Patent-Eligible Subject Matter
The subject matter of the invention must fall within one of the patentable subject matter areas set forth by Congress. Patentable inventions include the following: a process/method, machine, manufacture, or composition of matter, or any new and useful improvement thereof. The courts have stated that Congress had intended patentable subject matter to be very broad and may include anything under the sun that is made by man.
The invention must be new (e.g. novel). Patents are only granted on new inventions. Patents are designed to encourage inventing and the disclosure of inventions. Therefore if your invention has already been disclosed to the public in certain predefined ways, then you may be prohibited from obtaining a patent over your invention. A patent novelty search is designed to provide you with some information on whether your idea is new and therefore patentable.
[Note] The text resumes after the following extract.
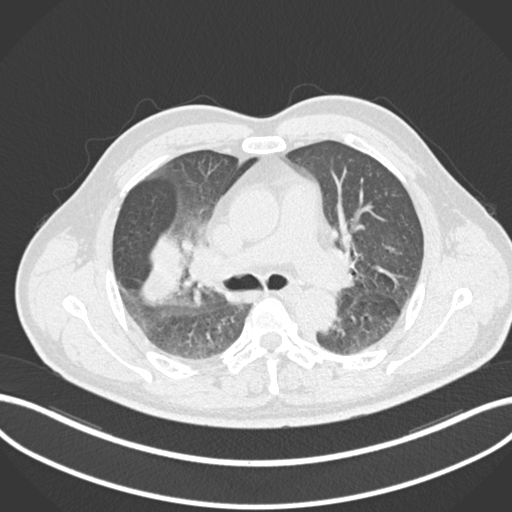
Chest CT, one axial slice; slice 643 of 852 in the series (ordered by position); reconstruction kernel B30f; lung window (W 1500 / L -600 HU); 512 × 512 image matrix. Male patient, age 55 years. From the clinical record (not read from this slice): clinical TNM (as recorded): T3 N2 M1.
Structures marked on this image (rectangle marked by the reading radiologist):
- lung tumour (recorded histology: adenocarcinoma): bounding box [x1, y1, x2, y2] px = [137, 230, 184, 309]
However, an invention may be considered new even if the invention includes parts that are old and known. Many (if not most) inventions are an improvement on an old invention. Even the combination of old parts in a new way can be patentable. Similarly a new method of using a known device my be patentable.
A patentable invention must have a use or utility. This is the most easy element to satisfy. Unless the invention is only useful as landfill, the invention most likely is useful for something.
The invention must be non-obvious in view of the prior art (prior inventions and publications, among other things). The non-obviousness requirement is intended to ensure that the invention is sufficiently different or new to warrant patent protection. The non-obviousness requirement is not necessarily synonymous with the common understanding of the word “obvious.” The non-obviousness element is very circumstance dependent. Very small changes may be considered non-obvious. You should be sure to check with an patent attorney before concluding that your invention is obvious.
If your invention meets each of the above requirements, then the invention should be eligible for patenting, assuming all of the procedural requirements are met in filing and prosecuting a patent application.
The above requirements are for utility patents. The ornamental design of an article of manufacture may receive a design patent if it is new and original. Therefore like invention of a utility patent, the ornamental design can be protected if it is new and non-obvious. As design patent protection is narrow, even small changes in the ornamental design of an article may received design patent protection.
Plant patents may be granted to anyone who invents or discovers and asexually reproduces any distinct and new variety of plant.